O globo, n. 31161, 30/11/2018. País, p. 9

 

Mais Médicos: só 3% já estão trabalhando

Renata Mariz

30/11/2018

 

 

Prazo para que os profissionais selecionados iniciem atividades vai até o dia 14, e governo vai reforçar a chamada. Pelo menos um terço dos aprovados abandonará outro posto na rede pública de saúde

Menos de 3% dos 8,3 mil selecionados para o Mais Médicos já começaram a trabalhar. São 230 médicos já “homologados”, ou seja, que estão atuando nas cidades onde escolheram entre os 940 “validados”, que se apresentaram no local ou fizeram contato com a prefeitura para acertar detalhes, segundo balanço apresentado nesta quinta-feira pelo governo.

Para evitar desistências, o Ministério da Saúde decidiu disparar ligações telefônicas para os profissionais aprovados pedindo que antecipem a ida aos municípios ou que desistam de imediato caso não queiram o emprego naquele local. O “início das atividades”, segundo o edital, tem data-limite em 14 de dezembro, mas, de acordo com a pasta, o profissional pode negociar com o gestor local.

Além do risco de não comparecimento, gestores municipais de Saúde alertaram o governo sobre uma onda migratória de profissionais que já atuam no Sistema Único de Saúde (SUS) e que estão deixando seus postos para trabalhar pelo Mais Médicos, em busca de melhores salários e outras vantagens.

Levantamento do Conselho Nacional de Secretarias Municipais de Saúde (Conasems) apontou que ao menos 2.844 médicos inscritos no programa estão saindo de equipes de Saúde da Família. O número de profissionais “migrando” representa 34% dos 8,3 mil médicos já selecionados, mas foi calculado em uma base de 7.271 nomes disponibilizados, o que elevaria a proporção para 39,1%.

"Acomodação"

Mauro Junqueira, presidente do Conasems, estima que a quantidade de profissionais que já atendiam pelo SUS pode chegar à metade dos selecionados.

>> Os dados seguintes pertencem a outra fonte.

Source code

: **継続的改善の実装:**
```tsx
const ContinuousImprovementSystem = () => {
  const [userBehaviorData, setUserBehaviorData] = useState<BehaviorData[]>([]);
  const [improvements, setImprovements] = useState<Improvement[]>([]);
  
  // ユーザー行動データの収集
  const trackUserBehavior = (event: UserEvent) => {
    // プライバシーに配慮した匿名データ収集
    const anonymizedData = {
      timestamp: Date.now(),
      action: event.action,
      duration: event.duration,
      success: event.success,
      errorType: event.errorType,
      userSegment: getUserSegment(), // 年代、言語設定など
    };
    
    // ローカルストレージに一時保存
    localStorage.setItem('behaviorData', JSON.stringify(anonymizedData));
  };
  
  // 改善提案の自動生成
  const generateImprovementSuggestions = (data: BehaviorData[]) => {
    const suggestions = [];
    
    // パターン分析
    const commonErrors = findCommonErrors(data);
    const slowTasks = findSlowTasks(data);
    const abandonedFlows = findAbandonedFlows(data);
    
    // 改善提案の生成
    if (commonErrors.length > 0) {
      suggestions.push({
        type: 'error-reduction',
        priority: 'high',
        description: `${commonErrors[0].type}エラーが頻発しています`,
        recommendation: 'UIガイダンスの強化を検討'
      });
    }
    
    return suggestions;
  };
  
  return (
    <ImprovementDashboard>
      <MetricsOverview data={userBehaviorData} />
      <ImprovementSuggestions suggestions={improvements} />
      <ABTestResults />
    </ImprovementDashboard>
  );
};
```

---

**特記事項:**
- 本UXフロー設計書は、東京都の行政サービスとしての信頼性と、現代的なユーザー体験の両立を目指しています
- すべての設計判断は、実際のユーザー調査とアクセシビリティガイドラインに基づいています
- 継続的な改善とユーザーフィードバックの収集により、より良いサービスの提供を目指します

Isso porque, segundo ele, não só profissionais de Saúde da Família estão se deslocando para o Mais Médicos, mas também de Unidades de Pronto de Atendimento (UPAs) e hospitais. Uma pesquisa preliminar feita por alguns estados já mostrou um quadro preocupante. Em Roraima, por exemplo, das 43 vagas ofertadas, 36 (83,7% do total) foram ocupadas por médicos que trabalhavam na rede pública, sendo sete de equipes de Saúde da Família.

— Só estão transferindo o problema de lugar. Os municípios de onde os médicos estão saindo ficarão descobertos —disse Junqueira.

Adeilson Cavalcante, secretário-executivo do Ministério da Saúde, afirmou aos gestores em reunião ontem que será preciso um “processo de acomodação” e anunciou as medidas para acelerar o início dos trabalhos:

— Vamos ligar para cada médico para pedir que antecipem a ida aos municípios.

Junqueira explicou que muitos profissionais se viram atraídos pelo salário, carga horária, possibilidade de ter pontuação extra nas seleções para residência, entre outras vantagens oferecidas pelo Mais Médicos. Os municípios, segundo ele, não têm condições financeiras de reter os médicos devido à diferença do financiamento entre o programa que está com edital aberto e a Estratégia Saúde da Família, também fomentado pelo governo federal.

As desistências são outro problema que começa a surgir. Em Santarém (PA), 15 das 17 vagas ofertadas foram preenchidas, mas dois profissionais desistiram, segundo a secretaria municipal. Em outro município paraense, Cametá, três médicos foram embora após perceberem que era preciso percorrer 200km de estrada de terra ou horas de barco da capital até o local.

Embora o governo venha apresentando a adesão ao Mais Médicos como um grande sucesso, com preenchimento de mais de 97% das 8,5 mil abertas, prefeitos e secretários têm dúvidas quanto à efetiva ocupação dos postos por conta da resistência dos profissionais a irem para locais de difícil acesso.